Mary Berry’s Chestnut Mushroom Soup is a smooth, velvety mushroom soup enhanced with pureed chestnuts and cream. It combines the umami flavour of mushrooms with the nutty richness of chestnuts, resulting in a comforting yet sophisticated bowl of soup.
Butter – 40g
Olive oil – 1 tbsp
Onion – 1, finely chopped
Garlic – 2 cloves, crushed
Chestnut mushrooms – 400g, sliced
Cooked and peeled chestnuts – 200g (vacuum-packed or canned)
Vegetable or chicken stock – 1 litre
Double cream – 100ml
Fresh thyme – 1 tsp (optional)
Salt and black pepper – to taste
Fresh parsley – chopped, for garnish
(Optional: a drizzle of truffle oil or a few sautéed mushroom slices for serving.)
Melt the butter with the olive oil in a large saucepan over medium heat. Add the onion and cook for 4–5 minutes until soft and translucent. Add the garlic and cook for another minute.
Add the sliced mushrooms to the pan and cook for about 8 minutes until they soften and release their juices.
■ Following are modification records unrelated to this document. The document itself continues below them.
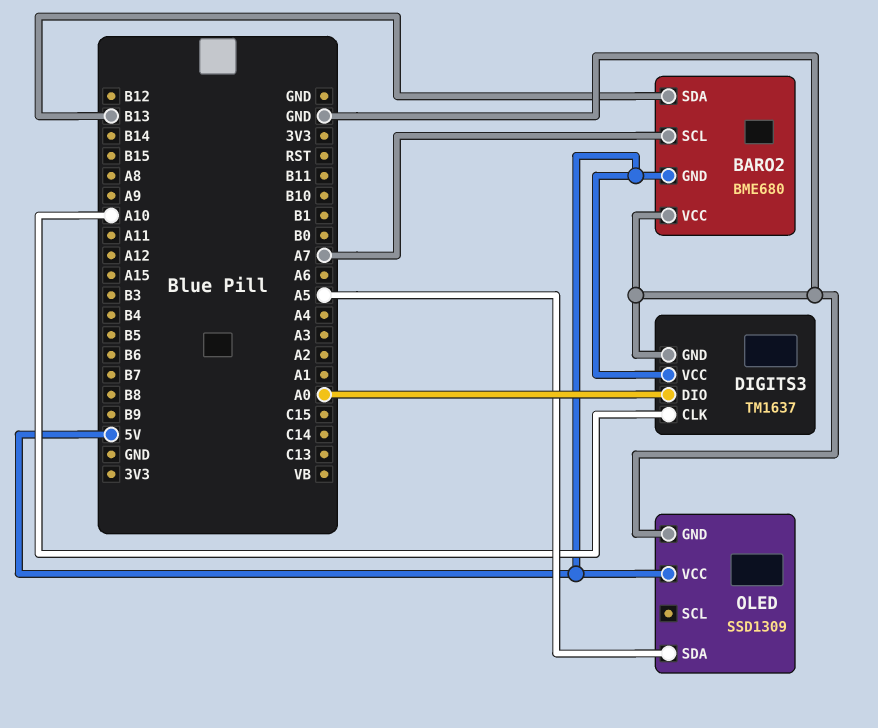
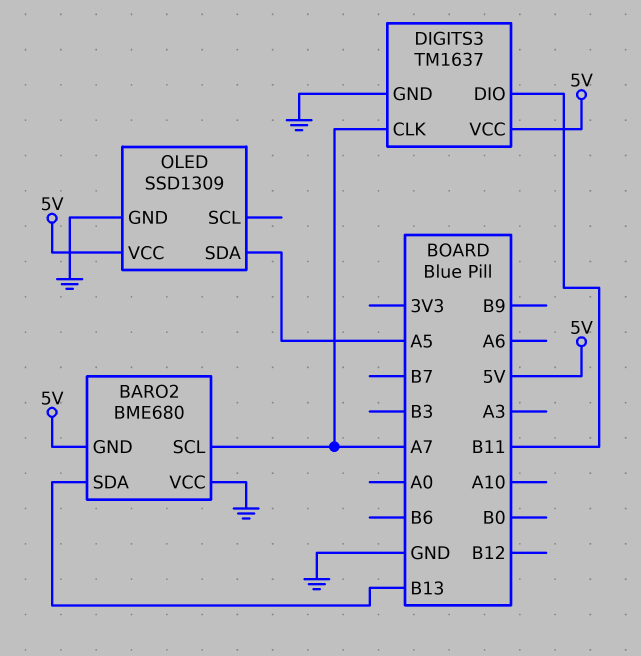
DIGITS3 pin CLK: A10 -> A7
DIGITS3 pin DIO: A0 -> B11

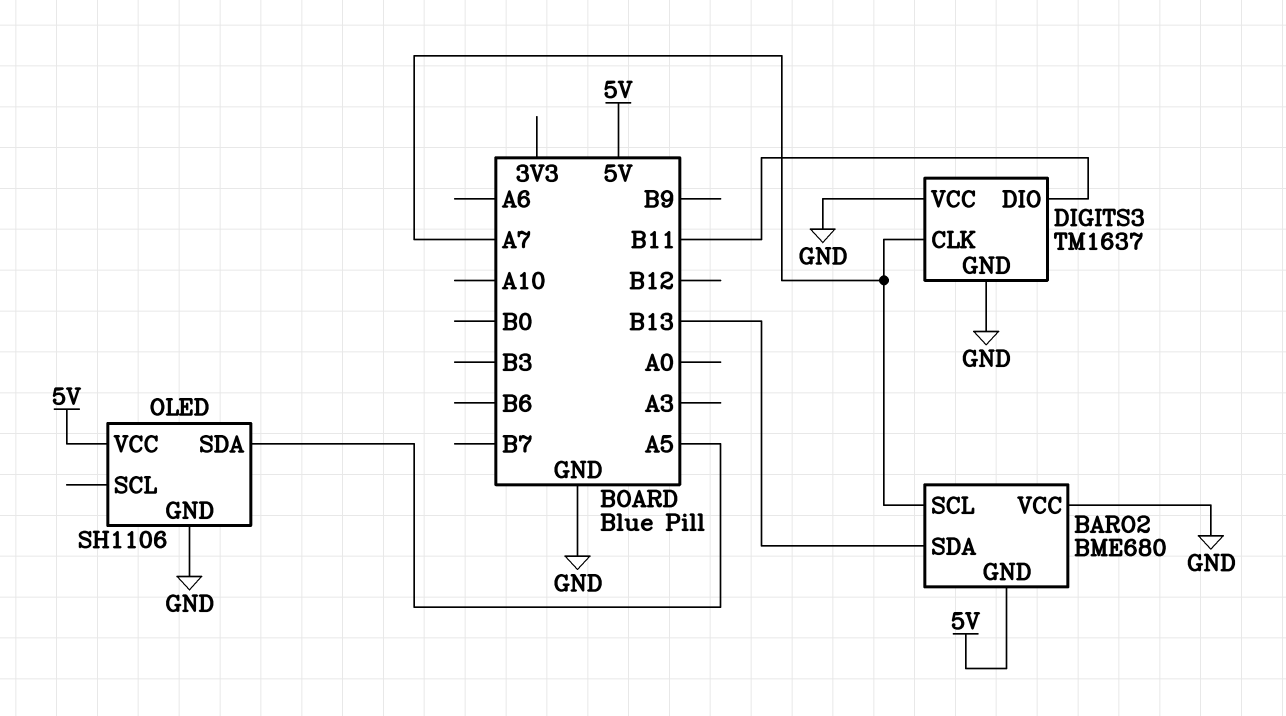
DIGITS3 pin VCC: 5V -> GND
OLED: SSD1309 -> SH1106

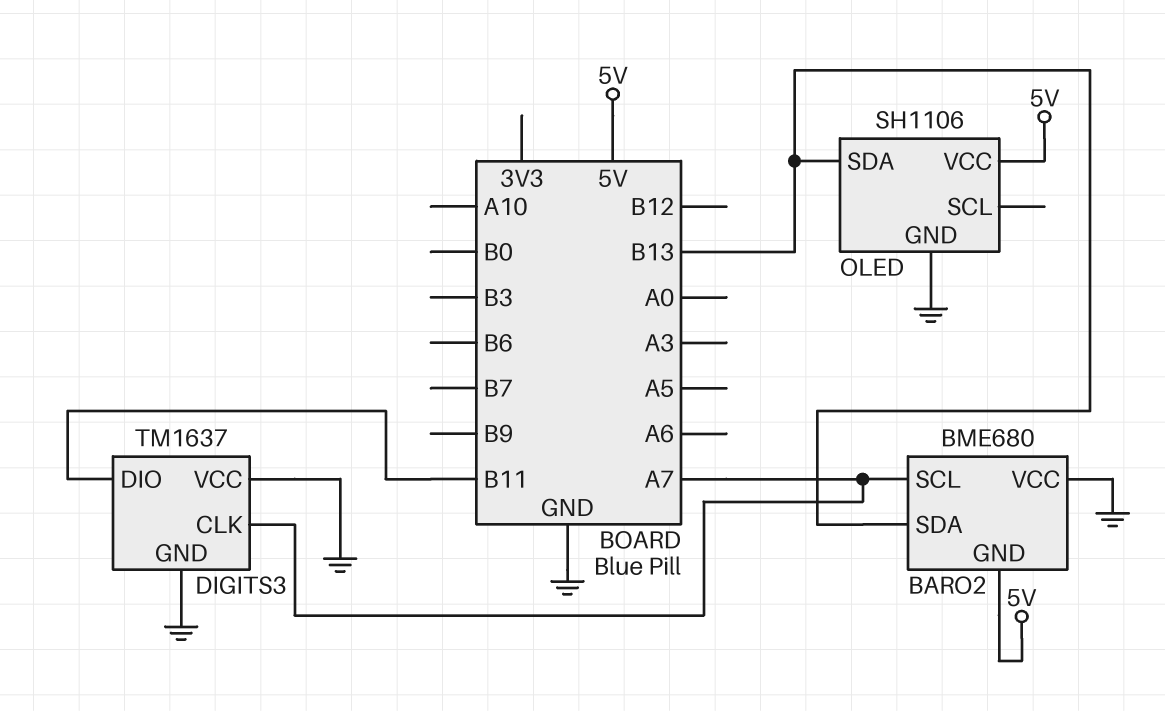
OLED pin SDA: A5 -> B13

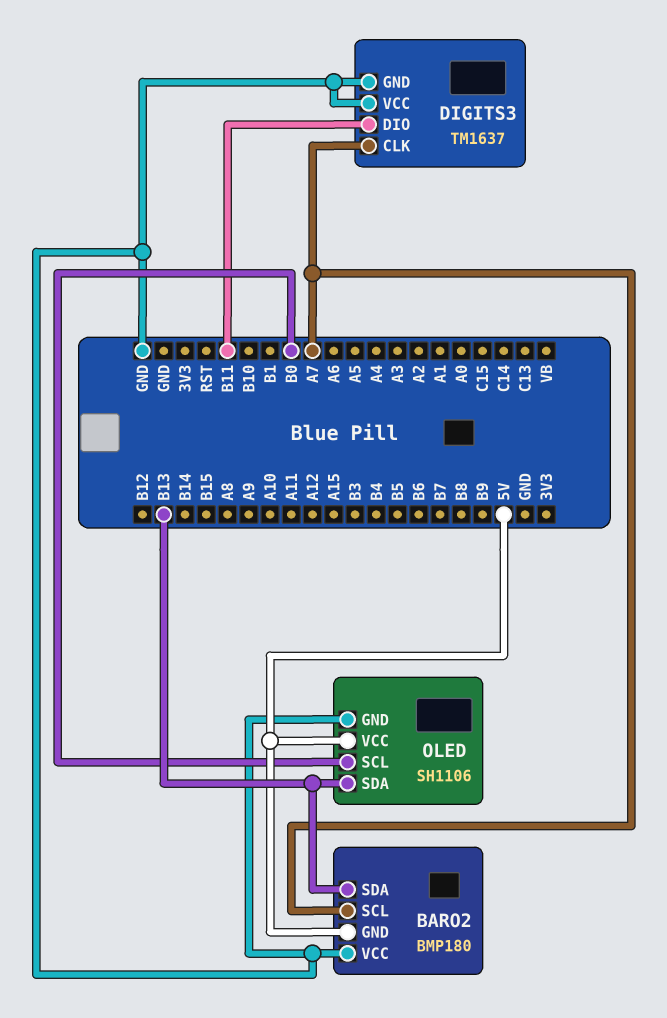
BARO2: BME680 -> BMP180
OLED pin SCL: none -> B0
Stir occasionally to prevent sticking.
Add the chestnuts, stock, and thyme. Bring to a gentle simmer and cook for 15–20 minutes, allowing the flavours to blend together.
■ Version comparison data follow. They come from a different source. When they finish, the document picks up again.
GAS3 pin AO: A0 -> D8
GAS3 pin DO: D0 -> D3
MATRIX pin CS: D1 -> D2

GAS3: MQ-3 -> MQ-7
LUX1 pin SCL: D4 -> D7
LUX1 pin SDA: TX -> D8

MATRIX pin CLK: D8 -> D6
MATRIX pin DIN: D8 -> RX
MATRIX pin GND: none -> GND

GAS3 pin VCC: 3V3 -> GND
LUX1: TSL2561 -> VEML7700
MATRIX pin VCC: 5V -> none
Remove the pot from the heat and blend the soup using a hand blender or transfer it to a blender in batches. Blend until smooth and creamy.
Return the soup to the pot. Stir in the double cream, season with salt and black pepper, and heat gently (do not boil).
Ladle the soup into bowls, garnish with fresh parsley or a swirl of cream, and serve immediately with crusty bread or garlic toasts.